4 Ekim 2009 Pazar


TATLI YALANLAR

Netanyahu, İran düşmanlığına birkaç boyut daha açtı. Hep aynı oyun

*İran holokostu kabul etmiyor

*İran Gazelileri destekliyor diyor.

*Nükleer silah yapıyor, böylece İslami radikallerin eline kitle imha silahları geçecek diyor.


Bunları yaparken de ABD başkanlarının sözlerinden, Yahudi kâhinlerinin 3000 yıl önce söylediklerinden dem vuruyor. Ne kadar çok Obama vari bir konuşma bu. Konuşulan ülkeye tatlı bir övgü,kendilerine barışçı bir görünüm ve net bir düşman:İRAN.

Bunca ölen çoluk, çocuk, kadın, kız sivillerin katlini canlı izleyen BM ve dünya, katilin kim olduğunu bu konuşma ile unutacağına adım gibi eminim। Çünkü böyle isteniyor.

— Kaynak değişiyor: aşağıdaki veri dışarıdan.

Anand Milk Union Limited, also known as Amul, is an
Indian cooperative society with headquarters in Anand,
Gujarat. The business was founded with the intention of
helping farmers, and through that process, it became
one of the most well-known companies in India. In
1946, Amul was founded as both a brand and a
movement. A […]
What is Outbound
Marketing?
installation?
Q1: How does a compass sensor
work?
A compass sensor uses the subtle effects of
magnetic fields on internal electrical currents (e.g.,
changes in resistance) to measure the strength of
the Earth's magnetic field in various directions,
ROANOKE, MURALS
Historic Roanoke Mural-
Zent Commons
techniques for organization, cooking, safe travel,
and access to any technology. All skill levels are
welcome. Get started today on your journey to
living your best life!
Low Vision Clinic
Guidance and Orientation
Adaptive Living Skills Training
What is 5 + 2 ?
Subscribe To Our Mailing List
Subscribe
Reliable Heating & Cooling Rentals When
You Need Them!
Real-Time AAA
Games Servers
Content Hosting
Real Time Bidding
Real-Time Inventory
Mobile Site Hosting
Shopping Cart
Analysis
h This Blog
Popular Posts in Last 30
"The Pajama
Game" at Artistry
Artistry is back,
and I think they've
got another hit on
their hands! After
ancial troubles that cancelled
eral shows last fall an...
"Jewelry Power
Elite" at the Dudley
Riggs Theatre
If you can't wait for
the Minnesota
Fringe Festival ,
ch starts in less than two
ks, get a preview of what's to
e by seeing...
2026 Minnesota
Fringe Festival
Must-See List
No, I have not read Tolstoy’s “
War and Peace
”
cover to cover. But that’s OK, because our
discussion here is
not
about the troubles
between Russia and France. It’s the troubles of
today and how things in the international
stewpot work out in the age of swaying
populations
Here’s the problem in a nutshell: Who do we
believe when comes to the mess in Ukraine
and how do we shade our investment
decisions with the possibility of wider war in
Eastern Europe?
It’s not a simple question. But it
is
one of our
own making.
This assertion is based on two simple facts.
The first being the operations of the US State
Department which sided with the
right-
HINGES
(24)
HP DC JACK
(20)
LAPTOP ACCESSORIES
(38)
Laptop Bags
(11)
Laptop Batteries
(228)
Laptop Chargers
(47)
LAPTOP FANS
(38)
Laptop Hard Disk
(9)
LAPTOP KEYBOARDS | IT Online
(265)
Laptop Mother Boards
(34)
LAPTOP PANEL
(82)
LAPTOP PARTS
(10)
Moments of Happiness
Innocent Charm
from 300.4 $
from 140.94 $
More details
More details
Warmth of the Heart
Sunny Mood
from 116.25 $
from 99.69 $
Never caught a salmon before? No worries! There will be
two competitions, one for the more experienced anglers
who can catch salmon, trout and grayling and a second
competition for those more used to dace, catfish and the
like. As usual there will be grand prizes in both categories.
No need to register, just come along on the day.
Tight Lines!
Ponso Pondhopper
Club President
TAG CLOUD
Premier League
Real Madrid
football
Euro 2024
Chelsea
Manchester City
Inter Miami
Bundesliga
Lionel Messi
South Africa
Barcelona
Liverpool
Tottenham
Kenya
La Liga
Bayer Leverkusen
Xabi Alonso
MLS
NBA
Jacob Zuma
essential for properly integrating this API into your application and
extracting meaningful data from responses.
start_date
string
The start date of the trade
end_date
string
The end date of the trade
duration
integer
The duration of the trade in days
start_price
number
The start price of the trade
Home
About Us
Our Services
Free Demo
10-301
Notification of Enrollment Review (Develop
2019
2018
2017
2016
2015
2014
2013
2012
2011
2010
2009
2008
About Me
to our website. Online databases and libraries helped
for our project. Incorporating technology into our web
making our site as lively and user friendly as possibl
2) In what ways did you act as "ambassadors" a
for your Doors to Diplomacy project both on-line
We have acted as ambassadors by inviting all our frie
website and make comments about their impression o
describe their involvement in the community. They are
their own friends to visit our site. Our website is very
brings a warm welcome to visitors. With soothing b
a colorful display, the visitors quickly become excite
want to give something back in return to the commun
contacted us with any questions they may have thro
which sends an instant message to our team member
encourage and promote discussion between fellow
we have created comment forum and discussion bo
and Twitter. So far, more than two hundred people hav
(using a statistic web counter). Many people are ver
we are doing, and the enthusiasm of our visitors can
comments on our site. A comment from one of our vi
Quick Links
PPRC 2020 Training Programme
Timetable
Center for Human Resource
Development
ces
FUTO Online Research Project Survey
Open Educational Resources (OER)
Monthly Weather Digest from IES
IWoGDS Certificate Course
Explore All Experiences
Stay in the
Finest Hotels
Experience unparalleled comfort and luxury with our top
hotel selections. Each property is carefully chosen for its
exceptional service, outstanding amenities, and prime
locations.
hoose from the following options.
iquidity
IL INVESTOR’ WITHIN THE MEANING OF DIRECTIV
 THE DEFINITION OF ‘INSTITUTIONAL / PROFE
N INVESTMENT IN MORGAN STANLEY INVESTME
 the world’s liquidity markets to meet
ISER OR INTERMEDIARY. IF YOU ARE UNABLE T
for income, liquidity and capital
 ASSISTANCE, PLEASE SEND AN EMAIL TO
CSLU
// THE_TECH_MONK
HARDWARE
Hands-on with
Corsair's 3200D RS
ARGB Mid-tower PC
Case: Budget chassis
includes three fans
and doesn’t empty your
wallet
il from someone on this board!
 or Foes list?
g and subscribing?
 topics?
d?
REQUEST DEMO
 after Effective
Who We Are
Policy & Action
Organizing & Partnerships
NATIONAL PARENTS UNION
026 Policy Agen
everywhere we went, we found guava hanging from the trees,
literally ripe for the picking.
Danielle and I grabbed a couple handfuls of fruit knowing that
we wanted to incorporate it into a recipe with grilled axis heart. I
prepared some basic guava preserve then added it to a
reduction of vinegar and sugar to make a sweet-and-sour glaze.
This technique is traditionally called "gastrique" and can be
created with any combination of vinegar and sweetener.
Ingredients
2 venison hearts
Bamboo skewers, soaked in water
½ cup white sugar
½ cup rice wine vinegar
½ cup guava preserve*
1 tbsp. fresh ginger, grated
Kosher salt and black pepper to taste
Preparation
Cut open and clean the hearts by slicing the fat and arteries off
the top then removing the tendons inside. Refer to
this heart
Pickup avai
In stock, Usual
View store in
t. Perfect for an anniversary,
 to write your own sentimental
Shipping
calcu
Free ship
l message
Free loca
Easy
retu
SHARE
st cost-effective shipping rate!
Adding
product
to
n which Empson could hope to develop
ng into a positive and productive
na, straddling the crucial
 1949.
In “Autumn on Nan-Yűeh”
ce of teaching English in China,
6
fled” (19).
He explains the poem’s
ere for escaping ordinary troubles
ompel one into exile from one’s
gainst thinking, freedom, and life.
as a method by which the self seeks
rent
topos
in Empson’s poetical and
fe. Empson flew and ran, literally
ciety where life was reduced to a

NETANYAHU'NUN TARİHİ BİRLEŞMİŞ MİLLETLER KONUŞMASI
Sayın Başkan, Bayanlar ve Baylar, 62 sene kadar önce Birleşmiş Milletler, 3.500 senelik geçmişe sahip Yahudilerin, atalarının yurdunda kendi devletlerini kurmaları hakkını tanıdı. Bugün burada Yahudi Devleti İsrail’in Başbakanı olarak, ülkemin ve halkımın adına size hitap ediyorum. Birleşmiş Milletler, İkinci Dünya Savaşı katliamı ve Yahudi soykırımı dehşeti sonrasında kuruldu. Görevi bu korkunç olayların tekrarını önlemekti. Günümüze kadar gerçeklere sistematik bir şekilde saldırmaktan daha fazla bu görevi zayıflatan hiçbir şey olmadı. Dün İran Cumhurbaşkanı bu kürsüde antisemit iddialarını kustu. Sadece birkaç gün önce Yahudi soykırımı Holokost’un bir yalan olduğunu iddia etti. Geçen ay Berlin yakınlarında bir villaya gittim. Bu villada, 20 Ocak 1942 tarihinde, büyük bir ziyafette toplanan yüksek Nazi yöneticileri Yahudi halkını nasıl imha edeceklerine karar verdiler. Bu toplantının tutanakları Alman hükümetleri tarafından senelerce itinayla saklandı. İşte Nazilerin Yahudileri imha için kesin talimatlar içeren bu tutanağın bir kopyası. Bu bir yalan mı? Bir gün öncesi Wannsee’deydim. Bana Berlin’de, Auschwitz-Birkenau Temerküz Kampı’nın orijinal planları verildi. Bu planların altındaki imza Hitlerin yardımcısı Heinrich Himmler’in kendisinin. İşte burada bir milyon Yahudi’nin öldürüldüğü Auschwitz-Birkenau Temerküz Kampı planlarının bir kopyası. Bu da mı bir yalan? Geçtiğimiz Haziran ayında Başkan Obama, Buchenwald Temerküz Kampını ziyaret etti. Başkan Obama bir yalana mı saygısını gösterdi? Auschwitz’den sağ çıkabilenlerin kollarında Nazilerin dövmeyle yazdığı numaralar hâlâ durur. Bu dövmeler de mi yalan? Dünya Yahudilerinin üçte biri bu felakette hayatlarını kaybettiler. Benim ailem dahil her Yahudi ailesi felaketi yaşadı. Eşimin büyük anne ve babaları, babasının iki kız ve üç erkek kardeşi, tüm amca teyze ve kuzenler Naziler tarafından öldürüldü. Bu da mı bir yalan? Dün bu kürsüden Holokost’a yalan diyen bir adam bu kürsüden konuştu. Bu konuşmayı dinlemeyi reddedenlere ve protesto için toplantıyı terk edenlere övgülerimi sunuyorum. Ahlaki duruşunuz ülkelerinizi şereflendirdi. Ancak buraya gelip bu Soykırım inkârcısını dinleyenlere, Yahudi halkı, kendi halkım adına soruyorum. UTANMADINIZ MI? Hiç mi edebiniz yok? Soykırımdan sadece 60 sene sonra altı milyon Yahudi’nin öldürülmesini bir yalan olarak gösteren ve İsrail’i yok etmeye ant içen bir adama meşruiyet kazandırdınız.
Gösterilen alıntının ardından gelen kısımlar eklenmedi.